_Assignment_: Verbatim, and with nothing else, reproduce the data below from its first line through the line containing "so wie ich denken".

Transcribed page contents
★ ★ ★ ★ ★
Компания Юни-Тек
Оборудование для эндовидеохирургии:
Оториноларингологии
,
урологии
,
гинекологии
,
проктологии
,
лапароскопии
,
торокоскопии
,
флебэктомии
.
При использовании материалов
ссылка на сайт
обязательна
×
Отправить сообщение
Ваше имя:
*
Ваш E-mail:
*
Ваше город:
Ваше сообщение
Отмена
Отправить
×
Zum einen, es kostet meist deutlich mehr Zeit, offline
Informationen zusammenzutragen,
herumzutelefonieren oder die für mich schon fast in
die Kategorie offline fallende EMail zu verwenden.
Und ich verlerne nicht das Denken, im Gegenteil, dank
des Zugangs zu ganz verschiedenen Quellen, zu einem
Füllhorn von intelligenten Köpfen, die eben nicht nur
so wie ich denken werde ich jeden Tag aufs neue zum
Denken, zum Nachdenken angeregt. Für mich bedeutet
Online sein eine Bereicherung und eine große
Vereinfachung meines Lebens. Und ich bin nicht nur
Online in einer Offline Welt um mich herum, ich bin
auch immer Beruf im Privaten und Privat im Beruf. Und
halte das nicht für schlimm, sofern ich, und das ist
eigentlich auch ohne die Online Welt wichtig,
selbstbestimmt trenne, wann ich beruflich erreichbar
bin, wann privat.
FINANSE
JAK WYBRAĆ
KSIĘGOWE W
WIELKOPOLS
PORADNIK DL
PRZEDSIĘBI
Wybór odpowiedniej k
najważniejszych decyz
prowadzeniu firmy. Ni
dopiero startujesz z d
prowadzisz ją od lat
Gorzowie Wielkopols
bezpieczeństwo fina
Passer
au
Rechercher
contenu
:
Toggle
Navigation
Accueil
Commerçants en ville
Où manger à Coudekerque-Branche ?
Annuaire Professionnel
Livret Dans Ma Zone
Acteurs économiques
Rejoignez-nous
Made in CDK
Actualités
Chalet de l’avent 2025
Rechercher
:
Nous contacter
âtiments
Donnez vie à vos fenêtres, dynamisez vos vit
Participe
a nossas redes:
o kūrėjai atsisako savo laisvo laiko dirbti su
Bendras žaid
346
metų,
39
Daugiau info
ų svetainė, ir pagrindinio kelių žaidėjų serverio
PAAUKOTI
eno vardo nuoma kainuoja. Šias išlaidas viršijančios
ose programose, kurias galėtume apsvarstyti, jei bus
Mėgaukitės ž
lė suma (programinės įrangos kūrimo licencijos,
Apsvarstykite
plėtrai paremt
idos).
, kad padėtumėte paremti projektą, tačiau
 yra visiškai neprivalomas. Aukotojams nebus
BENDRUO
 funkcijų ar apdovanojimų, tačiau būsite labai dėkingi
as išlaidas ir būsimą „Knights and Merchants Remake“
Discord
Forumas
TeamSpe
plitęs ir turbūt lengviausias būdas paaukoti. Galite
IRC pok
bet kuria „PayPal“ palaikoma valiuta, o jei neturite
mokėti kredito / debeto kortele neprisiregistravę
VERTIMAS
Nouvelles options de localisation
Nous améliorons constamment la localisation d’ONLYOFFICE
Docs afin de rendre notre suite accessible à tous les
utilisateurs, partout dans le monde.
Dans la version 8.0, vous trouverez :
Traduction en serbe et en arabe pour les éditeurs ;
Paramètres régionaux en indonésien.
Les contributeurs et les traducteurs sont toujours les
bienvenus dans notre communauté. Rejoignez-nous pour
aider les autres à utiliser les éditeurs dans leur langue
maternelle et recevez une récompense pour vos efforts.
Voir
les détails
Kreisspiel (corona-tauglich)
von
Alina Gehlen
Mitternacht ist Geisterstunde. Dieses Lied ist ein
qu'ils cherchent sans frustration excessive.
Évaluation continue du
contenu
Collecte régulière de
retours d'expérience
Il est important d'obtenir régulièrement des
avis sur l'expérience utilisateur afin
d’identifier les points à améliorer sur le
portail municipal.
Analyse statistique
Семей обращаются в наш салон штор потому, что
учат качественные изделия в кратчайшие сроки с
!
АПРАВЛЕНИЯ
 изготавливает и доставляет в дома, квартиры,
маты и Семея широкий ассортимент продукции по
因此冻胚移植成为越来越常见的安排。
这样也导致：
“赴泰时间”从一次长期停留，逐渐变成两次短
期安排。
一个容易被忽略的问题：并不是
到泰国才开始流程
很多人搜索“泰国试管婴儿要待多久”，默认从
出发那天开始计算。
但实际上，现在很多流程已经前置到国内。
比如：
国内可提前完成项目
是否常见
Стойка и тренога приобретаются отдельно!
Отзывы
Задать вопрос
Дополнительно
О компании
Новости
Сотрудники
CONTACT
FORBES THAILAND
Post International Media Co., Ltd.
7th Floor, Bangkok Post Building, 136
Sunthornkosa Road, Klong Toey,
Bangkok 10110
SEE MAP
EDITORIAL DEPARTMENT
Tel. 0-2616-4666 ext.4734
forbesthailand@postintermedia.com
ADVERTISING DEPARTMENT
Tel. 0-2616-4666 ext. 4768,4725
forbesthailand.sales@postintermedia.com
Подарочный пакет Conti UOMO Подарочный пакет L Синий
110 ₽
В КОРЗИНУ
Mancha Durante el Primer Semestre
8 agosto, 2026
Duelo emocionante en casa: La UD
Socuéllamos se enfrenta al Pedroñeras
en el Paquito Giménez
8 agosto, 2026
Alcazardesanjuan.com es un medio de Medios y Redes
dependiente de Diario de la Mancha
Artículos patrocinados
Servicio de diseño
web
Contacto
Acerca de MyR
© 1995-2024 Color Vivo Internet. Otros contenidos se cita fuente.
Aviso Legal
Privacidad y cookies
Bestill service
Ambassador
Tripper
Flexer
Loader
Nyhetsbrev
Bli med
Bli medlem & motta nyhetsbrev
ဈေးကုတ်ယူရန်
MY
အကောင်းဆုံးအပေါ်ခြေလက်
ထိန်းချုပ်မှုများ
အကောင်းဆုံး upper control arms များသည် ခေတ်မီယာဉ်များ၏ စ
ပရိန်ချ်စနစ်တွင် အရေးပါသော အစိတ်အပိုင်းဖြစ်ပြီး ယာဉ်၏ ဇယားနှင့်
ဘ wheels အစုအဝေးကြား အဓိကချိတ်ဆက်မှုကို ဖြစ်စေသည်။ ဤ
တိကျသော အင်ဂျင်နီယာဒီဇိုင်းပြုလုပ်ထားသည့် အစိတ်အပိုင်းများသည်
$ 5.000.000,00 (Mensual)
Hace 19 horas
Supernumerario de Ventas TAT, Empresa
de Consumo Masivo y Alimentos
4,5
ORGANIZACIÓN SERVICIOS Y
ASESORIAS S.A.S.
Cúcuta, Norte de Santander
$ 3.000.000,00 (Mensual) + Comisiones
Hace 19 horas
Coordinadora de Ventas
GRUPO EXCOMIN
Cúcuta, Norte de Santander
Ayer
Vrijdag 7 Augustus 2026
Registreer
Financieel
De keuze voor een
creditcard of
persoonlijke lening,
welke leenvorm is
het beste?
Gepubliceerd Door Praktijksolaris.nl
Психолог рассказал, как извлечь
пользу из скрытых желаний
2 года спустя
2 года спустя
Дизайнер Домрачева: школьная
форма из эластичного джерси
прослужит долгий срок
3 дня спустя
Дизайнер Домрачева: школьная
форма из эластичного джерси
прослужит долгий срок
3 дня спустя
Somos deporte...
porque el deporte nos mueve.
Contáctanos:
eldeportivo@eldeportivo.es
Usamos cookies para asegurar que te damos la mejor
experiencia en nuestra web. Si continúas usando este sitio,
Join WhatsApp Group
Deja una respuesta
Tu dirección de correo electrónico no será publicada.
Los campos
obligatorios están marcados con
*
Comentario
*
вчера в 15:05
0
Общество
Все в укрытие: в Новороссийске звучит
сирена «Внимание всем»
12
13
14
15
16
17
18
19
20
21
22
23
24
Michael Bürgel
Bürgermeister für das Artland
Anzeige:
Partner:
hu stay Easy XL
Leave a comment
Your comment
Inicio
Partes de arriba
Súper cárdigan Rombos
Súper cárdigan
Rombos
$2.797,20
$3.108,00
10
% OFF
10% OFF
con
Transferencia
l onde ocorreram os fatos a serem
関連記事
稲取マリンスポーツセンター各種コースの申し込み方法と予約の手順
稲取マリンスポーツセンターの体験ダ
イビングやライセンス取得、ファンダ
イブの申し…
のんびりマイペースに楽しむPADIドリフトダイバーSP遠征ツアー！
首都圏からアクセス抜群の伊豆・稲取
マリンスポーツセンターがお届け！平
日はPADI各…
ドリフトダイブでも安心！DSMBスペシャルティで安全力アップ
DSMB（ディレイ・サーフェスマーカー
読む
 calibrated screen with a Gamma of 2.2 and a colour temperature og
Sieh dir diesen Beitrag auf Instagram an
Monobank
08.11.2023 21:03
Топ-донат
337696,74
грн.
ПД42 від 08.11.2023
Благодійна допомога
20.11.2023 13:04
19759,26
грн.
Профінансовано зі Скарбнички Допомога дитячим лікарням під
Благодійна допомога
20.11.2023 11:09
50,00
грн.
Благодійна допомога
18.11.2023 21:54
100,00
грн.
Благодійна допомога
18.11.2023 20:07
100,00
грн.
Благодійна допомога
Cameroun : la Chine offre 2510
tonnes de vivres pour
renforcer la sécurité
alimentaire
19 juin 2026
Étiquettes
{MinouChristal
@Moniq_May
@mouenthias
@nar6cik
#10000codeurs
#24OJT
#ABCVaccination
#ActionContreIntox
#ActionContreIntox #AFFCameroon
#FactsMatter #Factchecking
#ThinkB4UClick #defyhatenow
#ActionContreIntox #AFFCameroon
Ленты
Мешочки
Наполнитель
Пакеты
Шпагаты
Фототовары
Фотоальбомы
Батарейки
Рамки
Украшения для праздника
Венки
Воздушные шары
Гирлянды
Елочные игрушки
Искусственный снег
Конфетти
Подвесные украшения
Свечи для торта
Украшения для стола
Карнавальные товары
★ ★ ★ ★ ★
_Solution to this exercise_:
Компания Юни-Тек
Оборудование для эндовидеохирургии:
Оториноларингологии
,
урологии
,
гинекологии
,
проктологии
,
лапароскопии
,
торокоскопии
,
флебэктомии
.
При использовании материалов
ссылка на сайт
обязательна
×
Отправить сообщение
Ваше имя:
*
Ваш E-mail:
*
Ваше город:
Ваше сообщение
Отмена
Отправить
×
Zum einen, es kostet meist deutlich mehr Zeit, offline
Informationen zusammenzutragen,
herumzutelefonieren oder die für mich schon fast in
die Kategorie offline fallende EMail zu verwenden.
Und ich verlerne nicht das Denken, im Gegenteil, dank
des Zugangs zu ganz verschiedenen Quellen, zu einem
Füllhorn von intelligenten Köpfen, die eben nicht nur
so wie ich denken werde ich jeden Tag aufs neue zum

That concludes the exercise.